**Saved data entries**
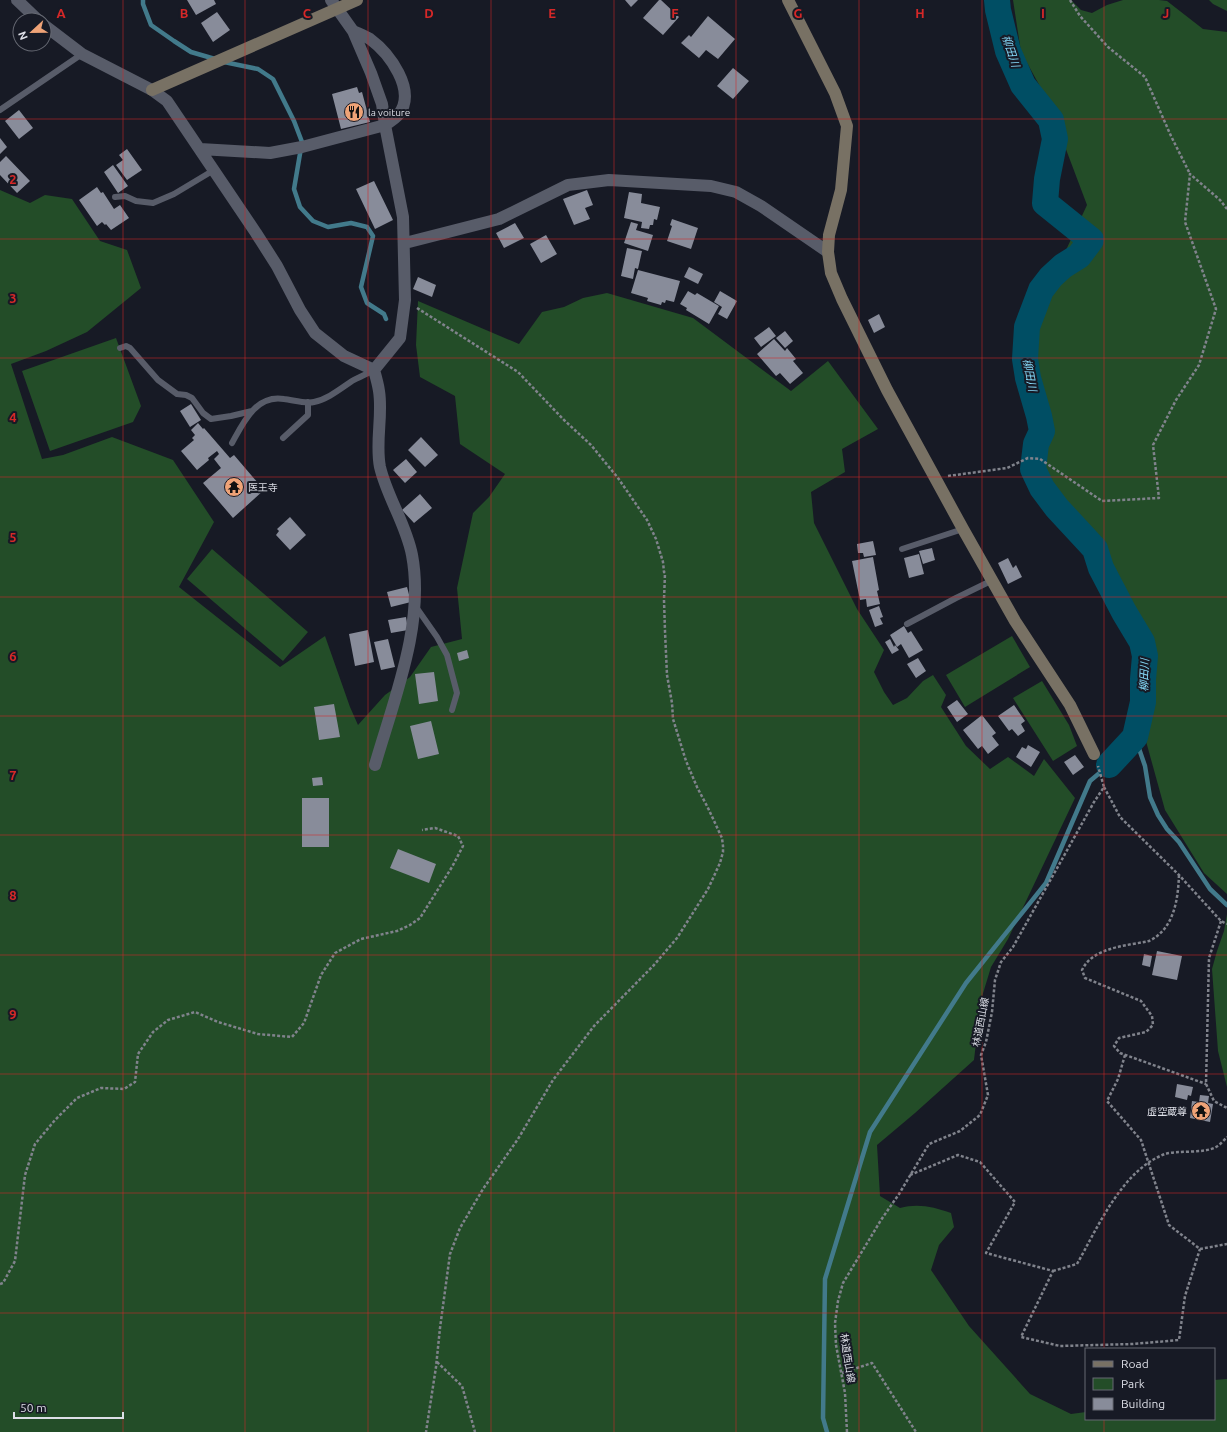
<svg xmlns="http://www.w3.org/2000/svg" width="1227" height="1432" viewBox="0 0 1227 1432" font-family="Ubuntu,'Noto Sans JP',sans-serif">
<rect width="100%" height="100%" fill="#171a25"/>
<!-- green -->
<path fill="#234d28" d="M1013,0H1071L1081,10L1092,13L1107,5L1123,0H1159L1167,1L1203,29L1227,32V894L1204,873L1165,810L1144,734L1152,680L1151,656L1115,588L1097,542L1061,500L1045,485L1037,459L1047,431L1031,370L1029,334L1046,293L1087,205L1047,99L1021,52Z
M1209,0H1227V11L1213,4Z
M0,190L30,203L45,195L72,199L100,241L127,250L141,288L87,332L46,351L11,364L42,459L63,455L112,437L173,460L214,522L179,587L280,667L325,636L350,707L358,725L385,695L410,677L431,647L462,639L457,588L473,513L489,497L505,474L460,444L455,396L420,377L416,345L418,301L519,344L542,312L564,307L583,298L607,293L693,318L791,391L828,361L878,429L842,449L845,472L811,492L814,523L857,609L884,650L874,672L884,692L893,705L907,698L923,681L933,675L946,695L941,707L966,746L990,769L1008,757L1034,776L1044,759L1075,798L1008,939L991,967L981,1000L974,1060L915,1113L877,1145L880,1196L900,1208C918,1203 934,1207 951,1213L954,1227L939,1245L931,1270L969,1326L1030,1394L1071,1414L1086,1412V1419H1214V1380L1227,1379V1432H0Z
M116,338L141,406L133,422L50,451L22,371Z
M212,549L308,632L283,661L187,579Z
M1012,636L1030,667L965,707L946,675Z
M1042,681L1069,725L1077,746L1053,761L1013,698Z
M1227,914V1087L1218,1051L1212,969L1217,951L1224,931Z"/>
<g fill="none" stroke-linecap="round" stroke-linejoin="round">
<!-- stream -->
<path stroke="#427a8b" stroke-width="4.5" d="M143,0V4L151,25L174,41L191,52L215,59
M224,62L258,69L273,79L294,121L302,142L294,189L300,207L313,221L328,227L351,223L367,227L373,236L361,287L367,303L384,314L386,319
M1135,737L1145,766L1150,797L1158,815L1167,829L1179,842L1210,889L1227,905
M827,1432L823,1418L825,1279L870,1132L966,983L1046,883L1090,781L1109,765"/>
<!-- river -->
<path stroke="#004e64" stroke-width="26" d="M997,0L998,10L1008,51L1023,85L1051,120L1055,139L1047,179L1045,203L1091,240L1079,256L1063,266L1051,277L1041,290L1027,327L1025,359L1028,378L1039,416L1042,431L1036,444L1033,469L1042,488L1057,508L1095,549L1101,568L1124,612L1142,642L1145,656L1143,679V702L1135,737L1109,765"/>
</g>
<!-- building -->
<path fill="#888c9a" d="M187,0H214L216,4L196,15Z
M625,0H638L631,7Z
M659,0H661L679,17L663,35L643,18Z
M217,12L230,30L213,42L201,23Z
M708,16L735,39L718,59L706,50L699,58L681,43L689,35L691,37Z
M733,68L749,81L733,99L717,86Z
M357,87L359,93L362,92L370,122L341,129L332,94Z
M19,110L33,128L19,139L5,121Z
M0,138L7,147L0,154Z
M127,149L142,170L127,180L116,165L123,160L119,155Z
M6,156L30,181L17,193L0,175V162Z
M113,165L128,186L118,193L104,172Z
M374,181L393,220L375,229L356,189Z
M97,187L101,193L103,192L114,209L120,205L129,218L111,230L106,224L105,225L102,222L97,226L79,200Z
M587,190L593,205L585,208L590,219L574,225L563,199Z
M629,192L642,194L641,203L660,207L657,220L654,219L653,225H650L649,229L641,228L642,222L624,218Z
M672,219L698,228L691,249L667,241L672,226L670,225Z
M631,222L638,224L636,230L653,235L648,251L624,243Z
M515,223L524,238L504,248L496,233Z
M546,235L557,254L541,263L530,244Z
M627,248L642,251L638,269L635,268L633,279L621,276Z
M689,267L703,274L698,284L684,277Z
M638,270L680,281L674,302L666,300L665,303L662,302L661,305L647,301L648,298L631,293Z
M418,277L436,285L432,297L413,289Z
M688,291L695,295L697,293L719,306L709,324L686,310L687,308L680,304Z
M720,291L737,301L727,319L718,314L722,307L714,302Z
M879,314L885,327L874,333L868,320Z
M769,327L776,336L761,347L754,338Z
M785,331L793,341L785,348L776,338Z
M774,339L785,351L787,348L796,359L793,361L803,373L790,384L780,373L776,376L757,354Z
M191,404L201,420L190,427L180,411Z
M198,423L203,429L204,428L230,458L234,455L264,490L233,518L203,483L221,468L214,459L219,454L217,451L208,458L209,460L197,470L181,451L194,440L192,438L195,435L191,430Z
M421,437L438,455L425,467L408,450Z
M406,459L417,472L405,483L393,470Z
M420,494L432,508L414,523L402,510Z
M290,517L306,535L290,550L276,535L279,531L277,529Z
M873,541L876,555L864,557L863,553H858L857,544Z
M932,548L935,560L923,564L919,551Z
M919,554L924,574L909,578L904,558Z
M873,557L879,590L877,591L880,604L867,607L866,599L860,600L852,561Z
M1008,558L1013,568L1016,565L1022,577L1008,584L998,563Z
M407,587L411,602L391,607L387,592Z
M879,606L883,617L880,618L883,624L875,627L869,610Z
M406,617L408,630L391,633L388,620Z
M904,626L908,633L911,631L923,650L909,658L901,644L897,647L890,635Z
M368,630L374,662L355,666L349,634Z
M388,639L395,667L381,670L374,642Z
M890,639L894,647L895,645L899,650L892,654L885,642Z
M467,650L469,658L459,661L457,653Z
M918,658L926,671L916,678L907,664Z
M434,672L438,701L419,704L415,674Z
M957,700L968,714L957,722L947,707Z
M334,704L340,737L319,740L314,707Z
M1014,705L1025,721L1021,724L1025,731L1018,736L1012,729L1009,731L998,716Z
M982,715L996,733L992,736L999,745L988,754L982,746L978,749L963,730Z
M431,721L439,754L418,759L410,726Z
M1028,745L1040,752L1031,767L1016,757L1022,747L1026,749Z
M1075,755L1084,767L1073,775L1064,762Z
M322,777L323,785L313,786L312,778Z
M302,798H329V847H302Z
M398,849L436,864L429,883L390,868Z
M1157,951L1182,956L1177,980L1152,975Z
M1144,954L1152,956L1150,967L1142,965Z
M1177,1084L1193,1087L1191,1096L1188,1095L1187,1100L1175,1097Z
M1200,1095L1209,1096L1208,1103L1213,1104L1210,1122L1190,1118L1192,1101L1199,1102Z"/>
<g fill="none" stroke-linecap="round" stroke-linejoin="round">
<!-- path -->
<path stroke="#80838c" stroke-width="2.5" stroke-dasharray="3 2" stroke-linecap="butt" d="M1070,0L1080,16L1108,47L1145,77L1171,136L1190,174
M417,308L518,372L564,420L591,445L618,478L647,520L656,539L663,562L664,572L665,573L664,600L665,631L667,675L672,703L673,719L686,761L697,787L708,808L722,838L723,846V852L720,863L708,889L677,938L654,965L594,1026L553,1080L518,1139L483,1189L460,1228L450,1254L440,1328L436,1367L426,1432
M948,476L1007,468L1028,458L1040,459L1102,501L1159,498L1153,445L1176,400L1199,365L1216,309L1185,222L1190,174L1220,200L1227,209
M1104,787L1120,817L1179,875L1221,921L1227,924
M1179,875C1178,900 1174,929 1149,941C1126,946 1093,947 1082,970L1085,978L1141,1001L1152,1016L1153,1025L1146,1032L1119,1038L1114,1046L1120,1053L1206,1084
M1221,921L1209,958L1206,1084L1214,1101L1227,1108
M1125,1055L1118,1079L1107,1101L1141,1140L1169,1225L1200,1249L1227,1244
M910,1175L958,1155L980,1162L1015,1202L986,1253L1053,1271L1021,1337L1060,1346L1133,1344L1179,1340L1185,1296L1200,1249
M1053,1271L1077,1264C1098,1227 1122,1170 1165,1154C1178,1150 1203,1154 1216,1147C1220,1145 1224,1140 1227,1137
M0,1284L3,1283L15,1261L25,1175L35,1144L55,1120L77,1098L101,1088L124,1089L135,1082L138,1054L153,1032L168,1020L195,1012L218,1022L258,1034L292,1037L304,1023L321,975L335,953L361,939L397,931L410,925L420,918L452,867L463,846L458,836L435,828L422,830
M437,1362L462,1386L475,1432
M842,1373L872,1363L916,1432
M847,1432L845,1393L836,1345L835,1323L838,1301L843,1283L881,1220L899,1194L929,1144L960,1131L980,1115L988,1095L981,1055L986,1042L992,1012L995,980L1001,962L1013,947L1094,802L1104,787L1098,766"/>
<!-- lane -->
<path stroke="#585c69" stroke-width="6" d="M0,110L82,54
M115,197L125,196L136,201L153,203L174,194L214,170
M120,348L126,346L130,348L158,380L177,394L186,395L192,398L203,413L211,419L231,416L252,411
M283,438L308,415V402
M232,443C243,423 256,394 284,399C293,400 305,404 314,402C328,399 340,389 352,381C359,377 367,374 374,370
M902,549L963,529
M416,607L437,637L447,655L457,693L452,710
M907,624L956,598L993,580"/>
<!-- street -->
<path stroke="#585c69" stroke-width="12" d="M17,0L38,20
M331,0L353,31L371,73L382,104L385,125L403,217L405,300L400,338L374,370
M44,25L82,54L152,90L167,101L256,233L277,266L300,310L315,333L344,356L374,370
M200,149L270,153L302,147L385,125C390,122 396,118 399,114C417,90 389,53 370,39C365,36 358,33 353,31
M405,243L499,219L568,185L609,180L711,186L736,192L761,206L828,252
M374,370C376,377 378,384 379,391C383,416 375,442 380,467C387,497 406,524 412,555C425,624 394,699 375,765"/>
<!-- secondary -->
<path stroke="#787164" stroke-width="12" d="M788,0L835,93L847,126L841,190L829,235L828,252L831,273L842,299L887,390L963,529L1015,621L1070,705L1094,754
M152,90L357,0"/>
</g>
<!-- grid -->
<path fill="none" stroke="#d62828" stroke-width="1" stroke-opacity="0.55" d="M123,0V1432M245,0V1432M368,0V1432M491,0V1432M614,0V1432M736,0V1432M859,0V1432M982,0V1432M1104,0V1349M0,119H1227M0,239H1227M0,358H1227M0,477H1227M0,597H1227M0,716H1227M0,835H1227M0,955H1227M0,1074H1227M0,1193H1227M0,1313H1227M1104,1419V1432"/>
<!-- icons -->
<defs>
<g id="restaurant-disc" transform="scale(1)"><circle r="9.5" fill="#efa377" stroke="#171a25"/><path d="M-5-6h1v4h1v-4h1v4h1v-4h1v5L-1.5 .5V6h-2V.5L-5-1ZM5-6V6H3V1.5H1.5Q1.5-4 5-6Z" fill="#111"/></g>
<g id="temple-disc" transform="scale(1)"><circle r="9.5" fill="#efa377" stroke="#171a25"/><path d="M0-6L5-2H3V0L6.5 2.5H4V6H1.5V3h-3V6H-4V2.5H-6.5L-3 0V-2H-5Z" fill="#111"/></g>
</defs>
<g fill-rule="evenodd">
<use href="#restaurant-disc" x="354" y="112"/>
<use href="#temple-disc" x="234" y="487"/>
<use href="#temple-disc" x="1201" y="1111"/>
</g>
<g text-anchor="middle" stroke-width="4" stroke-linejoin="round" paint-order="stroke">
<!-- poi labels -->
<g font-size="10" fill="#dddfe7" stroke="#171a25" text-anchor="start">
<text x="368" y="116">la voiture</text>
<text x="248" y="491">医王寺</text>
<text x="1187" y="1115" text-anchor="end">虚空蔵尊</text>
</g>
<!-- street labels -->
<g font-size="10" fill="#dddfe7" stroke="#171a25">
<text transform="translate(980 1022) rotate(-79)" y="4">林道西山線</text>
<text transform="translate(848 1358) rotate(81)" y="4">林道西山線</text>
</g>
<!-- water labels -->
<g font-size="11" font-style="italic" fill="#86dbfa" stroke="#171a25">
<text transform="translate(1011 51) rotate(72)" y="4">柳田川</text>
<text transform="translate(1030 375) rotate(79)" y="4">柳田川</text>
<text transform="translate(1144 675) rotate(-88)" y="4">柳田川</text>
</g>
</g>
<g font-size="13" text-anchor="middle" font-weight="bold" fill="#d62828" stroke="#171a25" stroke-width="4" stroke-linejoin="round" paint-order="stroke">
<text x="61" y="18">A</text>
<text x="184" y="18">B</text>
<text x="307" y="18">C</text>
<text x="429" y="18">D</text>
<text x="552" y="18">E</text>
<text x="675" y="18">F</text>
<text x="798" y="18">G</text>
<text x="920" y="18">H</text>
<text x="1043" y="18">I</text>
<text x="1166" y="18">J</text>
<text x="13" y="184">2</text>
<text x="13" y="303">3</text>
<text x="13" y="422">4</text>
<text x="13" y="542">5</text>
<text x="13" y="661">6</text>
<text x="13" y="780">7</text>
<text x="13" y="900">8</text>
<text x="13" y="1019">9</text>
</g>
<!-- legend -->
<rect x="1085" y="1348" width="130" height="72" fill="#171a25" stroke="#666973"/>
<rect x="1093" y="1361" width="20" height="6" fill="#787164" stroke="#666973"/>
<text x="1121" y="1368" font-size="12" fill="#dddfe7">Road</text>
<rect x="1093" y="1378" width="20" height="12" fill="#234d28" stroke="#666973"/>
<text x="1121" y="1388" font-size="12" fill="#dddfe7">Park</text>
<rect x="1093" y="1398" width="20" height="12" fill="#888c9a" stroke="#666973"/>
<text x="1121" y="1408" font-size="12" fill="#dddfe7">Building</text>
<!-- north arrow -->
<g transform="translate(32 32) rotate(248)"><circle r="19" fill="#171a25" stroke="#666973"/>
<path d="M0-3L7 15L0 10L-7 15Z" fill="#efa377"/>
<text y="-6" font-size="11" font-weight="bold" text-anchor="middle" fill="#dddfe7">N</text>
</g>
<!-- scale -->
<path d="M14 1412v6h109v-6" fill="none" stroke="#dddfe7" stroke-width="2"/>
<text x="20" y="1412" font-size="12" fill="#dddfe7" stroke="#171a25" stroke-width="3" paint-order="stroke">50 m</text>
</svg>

* * *

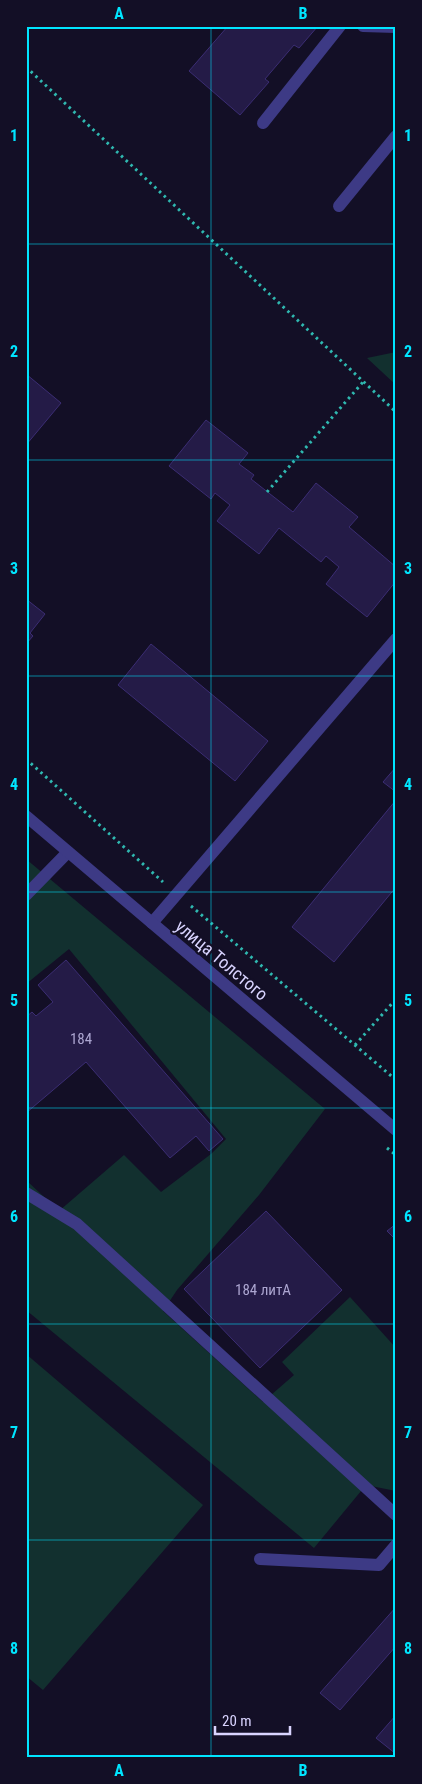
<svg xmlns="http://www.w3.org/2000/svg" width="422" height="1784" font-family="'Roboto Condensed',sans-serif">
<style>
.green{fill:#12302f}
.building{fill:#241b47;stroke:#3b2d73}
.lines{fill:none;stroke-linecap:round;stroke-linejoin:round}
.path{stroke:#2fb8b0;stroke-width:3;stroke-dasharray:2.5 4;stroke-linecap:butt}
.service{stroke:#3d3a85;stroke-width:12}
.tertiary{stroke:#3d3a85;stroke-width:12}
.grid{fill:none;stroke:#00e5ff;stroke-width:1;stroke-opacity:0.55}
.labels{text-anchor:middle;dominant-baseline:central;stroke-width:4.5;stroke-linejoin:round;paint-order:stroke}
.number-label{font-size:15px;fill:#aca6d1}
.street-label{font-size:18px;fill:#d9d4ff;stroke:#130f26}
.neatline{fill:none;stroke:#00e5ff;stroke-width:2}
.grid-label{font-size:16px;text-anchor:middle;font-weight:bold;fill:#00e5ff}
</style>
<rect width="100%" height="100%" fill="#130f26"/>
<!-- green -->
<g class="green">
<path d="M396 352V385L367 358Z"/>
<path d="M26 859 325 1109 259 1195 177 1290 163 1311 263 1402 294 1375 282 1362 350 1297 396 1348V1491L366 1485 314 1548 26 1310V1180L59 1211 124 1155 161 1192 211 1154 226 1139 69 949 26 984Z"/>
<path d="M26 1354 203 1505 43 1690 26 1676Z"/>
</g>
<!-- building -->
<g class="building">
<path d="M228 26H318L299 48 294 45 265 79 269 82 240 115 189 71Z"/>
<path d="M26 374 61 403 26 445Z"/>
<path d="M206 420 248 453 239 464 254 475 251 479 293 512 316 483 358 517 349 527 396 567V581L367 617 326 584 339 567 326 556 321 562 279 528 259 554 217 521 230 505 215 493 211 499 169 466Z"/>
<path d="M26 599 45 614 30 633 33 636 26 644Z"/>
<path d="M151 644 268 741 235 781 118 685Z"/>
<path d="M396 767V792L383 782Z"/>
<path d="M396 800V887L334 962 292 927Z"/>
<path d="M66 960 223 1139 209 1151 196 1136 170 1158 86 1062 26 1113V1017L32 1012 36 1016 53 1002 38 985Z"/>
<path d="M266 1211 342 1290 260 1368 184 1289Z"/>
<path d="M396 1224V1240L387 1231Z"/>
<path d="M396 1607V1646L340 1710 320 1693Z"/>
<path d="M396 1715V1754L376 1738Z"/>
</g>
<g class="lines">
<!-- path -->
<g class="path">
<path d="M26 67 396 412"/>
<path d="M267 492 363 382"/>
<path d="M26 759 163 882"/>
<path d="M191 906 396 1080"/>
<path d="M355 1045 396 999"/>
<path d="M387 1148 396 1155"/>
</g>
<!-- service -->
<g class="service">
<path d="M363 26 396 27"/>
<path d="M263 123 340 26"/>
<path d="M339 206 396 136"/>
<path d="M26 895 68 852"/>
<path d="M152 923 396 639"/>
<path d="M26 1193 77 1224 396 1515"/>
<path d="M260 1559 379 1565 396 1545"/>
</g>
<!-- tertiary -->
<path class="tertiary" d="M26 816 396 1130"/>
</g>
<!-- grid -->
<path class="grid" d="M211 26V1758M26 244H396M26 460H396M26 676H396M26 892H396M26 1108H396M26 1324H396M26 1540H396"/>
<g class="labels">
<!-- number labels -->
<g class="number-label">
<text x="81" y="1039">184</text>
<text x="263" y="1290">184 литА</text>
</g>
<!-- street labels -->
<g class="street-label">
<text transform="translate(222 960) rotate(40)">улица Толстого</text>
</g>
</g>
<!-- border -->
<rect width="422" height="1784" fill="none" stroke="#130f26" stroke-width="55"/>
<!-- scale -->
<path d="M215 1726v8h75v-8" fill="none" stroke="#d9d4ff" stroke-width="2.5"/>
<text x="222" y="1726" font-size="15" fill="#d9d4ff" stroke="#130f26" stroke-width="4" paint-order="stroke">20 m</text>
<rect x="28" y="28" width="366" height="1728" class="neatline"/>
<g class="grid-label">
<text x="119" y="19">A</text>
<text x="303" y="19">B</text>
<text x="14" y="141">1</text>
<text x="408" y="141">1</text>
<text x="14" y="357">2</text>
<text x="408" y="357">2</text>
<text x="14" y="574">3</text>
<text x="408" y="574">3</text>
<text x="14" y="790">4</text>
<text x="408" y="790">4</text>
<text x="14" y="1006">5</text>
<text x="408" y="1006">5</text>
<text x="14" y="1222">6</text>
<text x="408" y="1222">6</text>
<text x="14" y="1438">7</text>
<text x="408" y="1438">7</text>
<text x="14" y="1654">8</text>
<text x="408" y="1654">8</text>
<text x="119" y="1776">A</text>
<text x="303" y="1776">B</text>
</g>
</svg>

**What needs to be done**
Scan the records above for the lines holding "M1157,951L1182,956L1177,980L1152,975Z" and "M1179,875C1178,900 1174,929 1149,941C1126,946". Transcribe those two and every line between them word for word, and no others.

**Written solution**
M1157,951L1182,956L1177,980L1152,975Z
M1144,954L1152,956L1150,967L1142,965Z
M1177,1084L1193,1087L1191,1096L1188,1095L1187,1100L1175,1097Z
M1200,1095L1209,1096L1208,1103L1213,1104L1210,1122L1190,1118L1192,1101L1199,1102Z"/>
<g fill="none" stroke-linecap="round" stroke-linejoin="round">
<!-- path -->
<path stroke="#80838c" stroke-width="2.5" stroke-dasharray="3 2" stroke-linecap="butt" d="M1070,0L1080,16L1108,47L1145,77L1171,136L1190,174
M417,308L518,372L564,420L591,445L618,478L647,520L656,539L663,562L664,572L665,573L664,600L665,631L667,675L672,703L673,719L686,761L697,787L708,808L722,838L723,846V852L720,863L708,889L677,938L654,965L594,1026L553,1080L518,1139L483,1189L460,1228L450,1254L440,1328L436,1367L426,1432
M948,476L1007,468L1028,458L1040,459L1102,501L1159,498L1153,445L1176,400L1199,365L1216,309L1185,222L1190,174L1220,200L1227,209
M1104,787L1120,817L1179,875L1221,921L1227,924
M1179,875C1178,900 1174,929 1149,941C1126,946 1093,947 1082,970L1085,978L1141,1001L1152,1016L1153,1025L1146,1032L1119,1038L1114,1046L1120,1053L1206,1084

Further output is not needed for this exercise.